After I submitted my opinion piece to “Enduring Gloucester” about gentrification’s numerous downsides, and how those downsides have impacted coastal communities I’ve lived in and loved, from Provincetown to Portsmouth, I introduced a couple of old friends here in Provincetown to “Enduring Gloucester”.
They lamented that a similar forum does not exist here. As middle and lower income, largely three season workers in the community’s tourism-based economy, they are finding basic survival here increasingly difficult—and very few among the more well to do “political class” that runs the town, as liberal and progressive as they all claim to be, seems to care not a whit.
By basic survival, I primarily mean the ability to find year round housing they can afford to rent or, if they are lucky enough to have bought something in years past, to earn enough money via the tourism and retail driven economy to properly maintain their homes and afford the ever escalating property taxes.
In the not quite three weeks since I have been here, I have been saddened to hear how many people I met and knew through the years, some of them Provincetown’s most interesting and creative residents, have moved on. Some sold their homes because they did not earn enough in retail and tourism to maintain them, pay ever higher property taxes, and also put food on the table. Others left because the constant fear of being asked to move, yet again, when a property is sold or another apartment is converted into a condo and the rent sent into the stratosphere, even in the dead of winter, has proven to be just too stressful—especially for people who have lived in and contributed to Provincetown for years and now feel as if the town, or at least the affluent newcomers who have bought up so much of the town in recent years and the political class that does their bidding, neither appreciate their contributions nor the town’s long history of being a place where all are welcome.

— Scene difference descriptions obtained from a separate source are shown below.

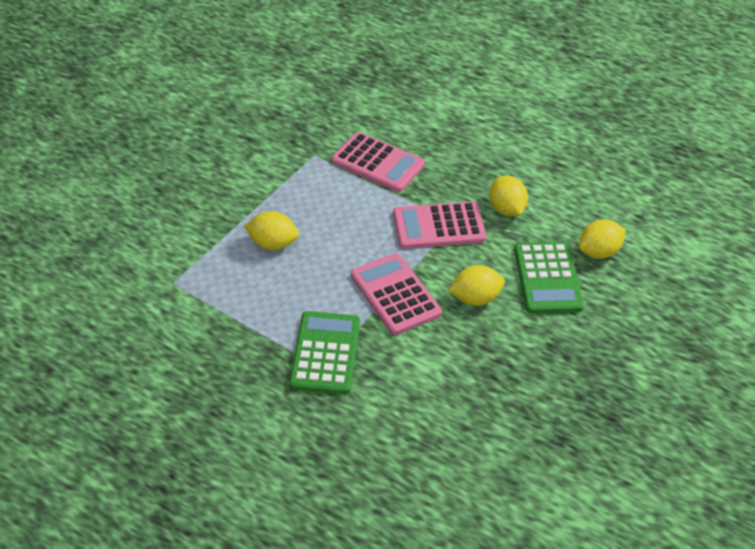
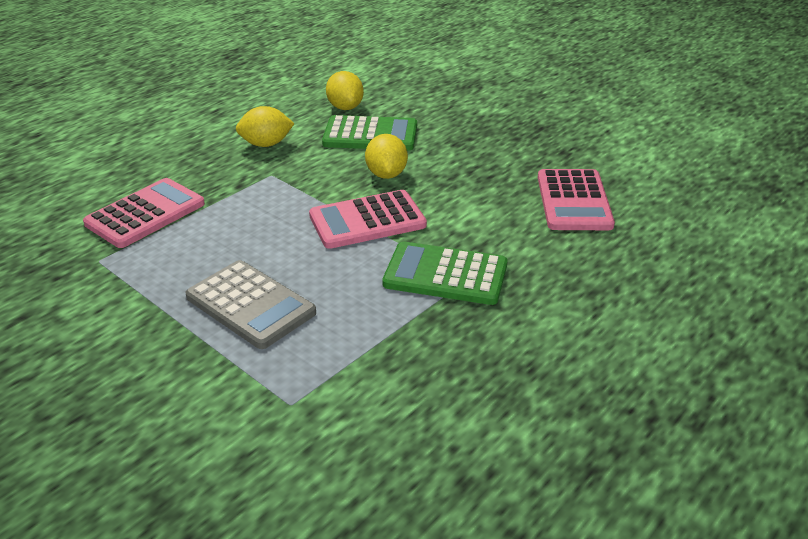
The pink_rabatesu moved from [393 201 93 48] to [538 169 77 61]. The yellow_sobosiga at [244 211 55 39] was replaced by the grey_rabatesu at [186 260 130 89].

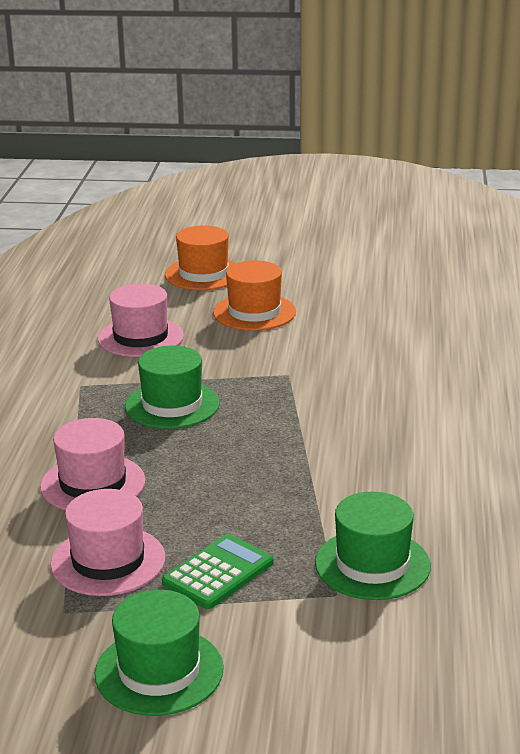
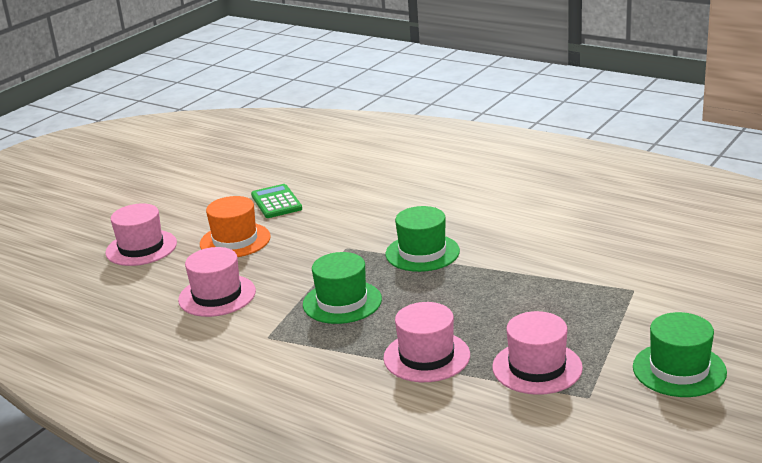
The green_rabatesu moved from [162 534 112 75] to [251 184 51 34]. The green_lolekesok moved from [315 492 116 108] to [386 206 74 66]. The orange_lolekesok at [165 225 71 65] became the pink_lolekesok at [105 203 72 63].

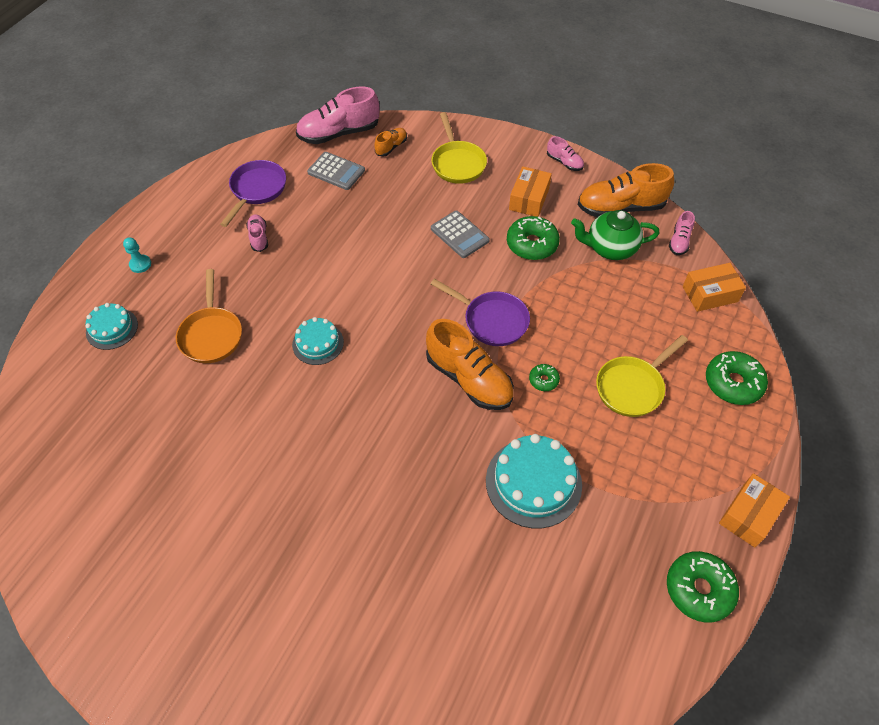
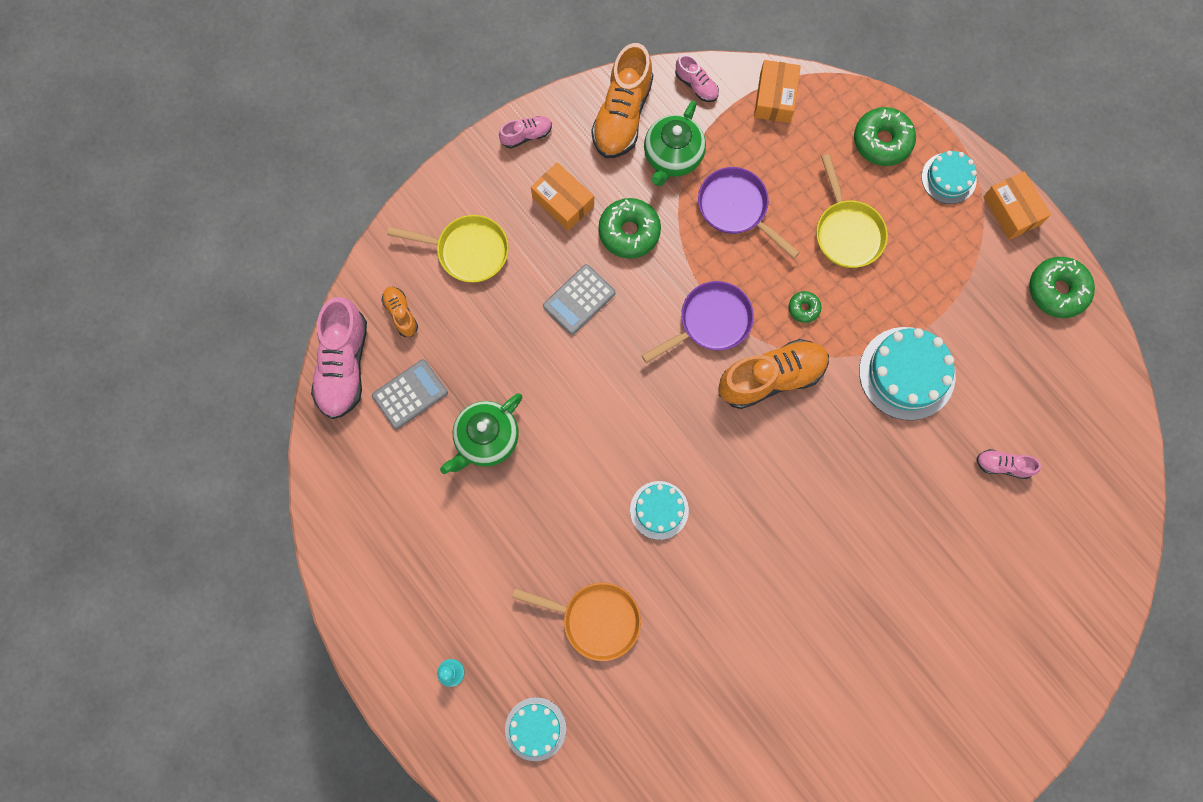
The green_megavilo at [440 394 82 80] appeared. The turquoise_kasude at [921 151 56 53] appeared. The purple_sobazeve moved from [220 160 66 67] to [698 167 102 91]. The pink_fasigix moved from [246 215 22 37] to [976 449 65 30]. The grey_rabatesu at [431 210 59 48] turned 150 degrees clockwise.

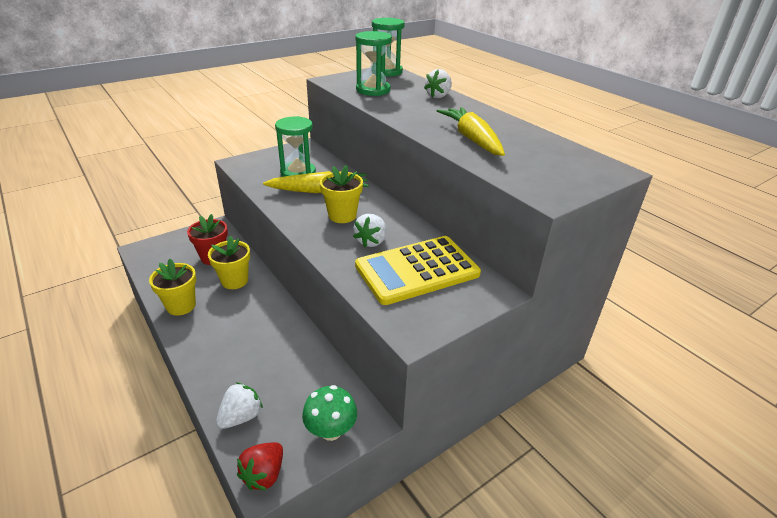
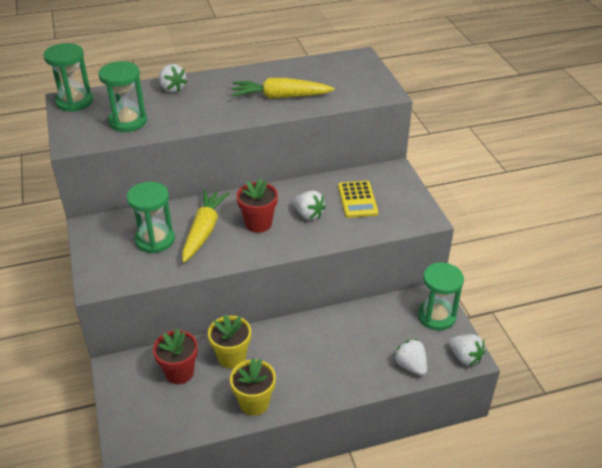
The green_kodazun at [302 385 55 56] was replaced by the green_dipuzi at [418 262 46 69]. The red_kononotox at [237 442 46 49] became the white_kononotox at [449 334 36 32]. The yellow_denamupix at [320 165 43 58] became the red_denamupix at [236 178 42 55]. The yellow_rabatesu at [355 236 126 69] changed to 0.59 times the size.

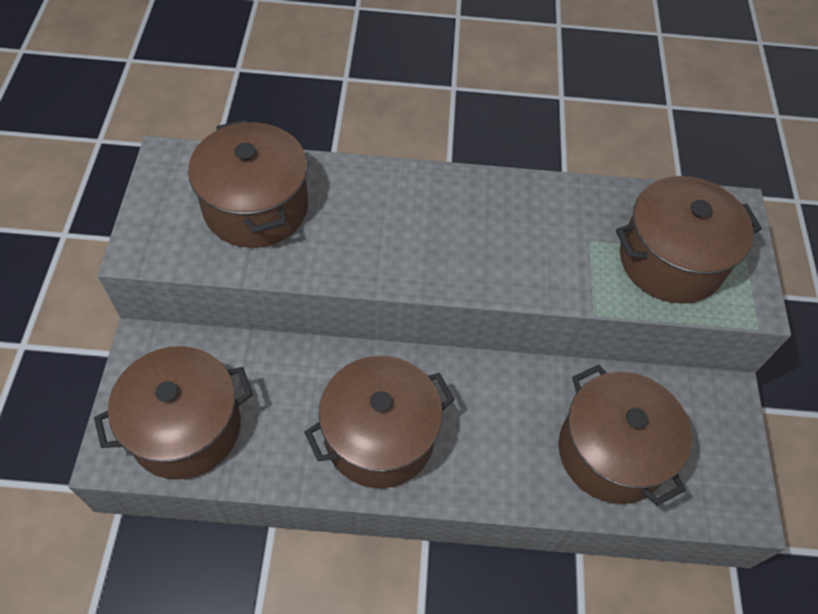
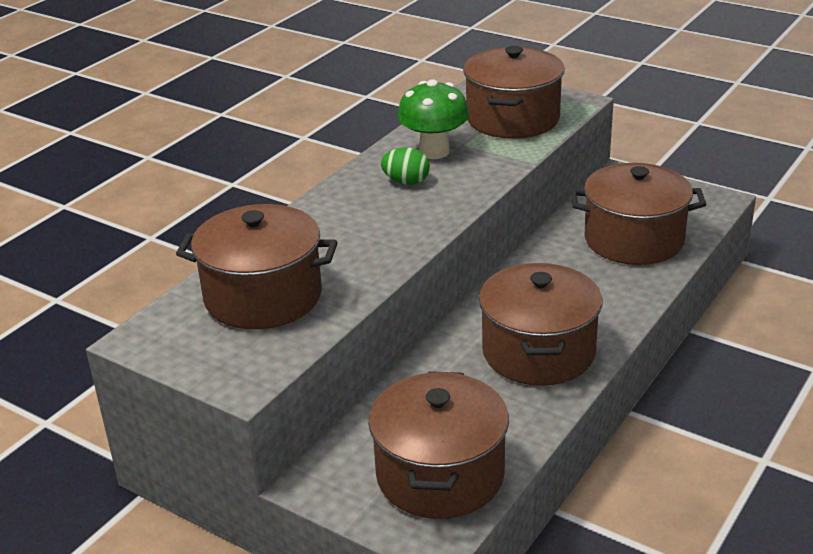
The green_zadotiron at [381 147 49 38] appeared. The green_kodazun at [398 79 71 80] appeared.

Conversations with my friends, sadly, confirmed my observation about Provincetown being a place that celebrates “tolerance and diversity” only so long as it is gay, affluent, and overwhelmingly white, was not as off the mark as I may have once thought.
That realization got me thinking about the gay community itself and what I have come to see as an issue no one in the community, or very few, ever think about—let alone talk about, at least openly.
The issue I am referring to is classism and, I dare say, it is so pervasive in the gay “community” that it makes a mockery of the very notion that a gay “community” truly exists.
I first thought about this “ism” within my own “community” on a warm summer night in 1991. My roommate, the late John Barnes, and I were driving home to 51 Fort Square from a swanky fundraiser for what was known then as the North Shore AIDS Health Project. The event was held at the elegant Annisquam home of a very affluent gay male couple.
As we were driving home on Washington Street, Johnny said to me, “You know, Mike, you fit in at the party. It’s that ‘preppy’ look of yours. But if I didn’t have AIDS and wasn’t needed as a ‘token’ for fundraising purposes, those two queens would never have invited me to a party at their house, unless it was to hook up for sex. ”
At first, I dismissed what Johnny had to say or, more accurately, I didn’t want to believe it. But in the years since John died in 1992, and as a result of the things I have seen in the ensuing years, I have to admit that, by and large, Johnny Barnes was right on the money.
But back to classism more generally.
I think it is very much in play in Gloucester today as the once solid lower and middle income communities the fishing industry nurtured find themselves in positions not unlike many people here in Provincetown.
The strength of those lower and middle income fishing industry related communities served as a bulwark against the kind of gentrification that has transformed Provincetown, Portsmouth, and Newburyport into mere caricatures of their once authentic selves and into some of the most expensive small coastal communities in which to live in the nation.
But today, that strength is waning; creating a vacuum far too many of Gloucester’s already well heeled—be they politically liberal or conservative, Democrat or Republican—seem to think will be best filled by transforming Fort Square into Louisburg Square by the Sea and “Portagee” Hill into Beacon Hill by the Bay.
Last May I attended that bastion of Cape Ann liberalism’s premier event – the Democratic City Committees’ annual Sunday brunch.
I was both shocked and saddened to hear so many people who I’d long thought of as liberals like myself expressing their support for the kind of gentrification that was then exemplified by the imminent plans to tear down the Birdseye building to make way for a billionaire’s “boutique hotel”.
Mike Cook is a long time liberal and gay rights activist who saw the uniqueness of Gloucester from the first moment he drove over the bridge during his move from Cambridge to Cape Ann in 1991 to run NUVA’s AIDS education and services programs.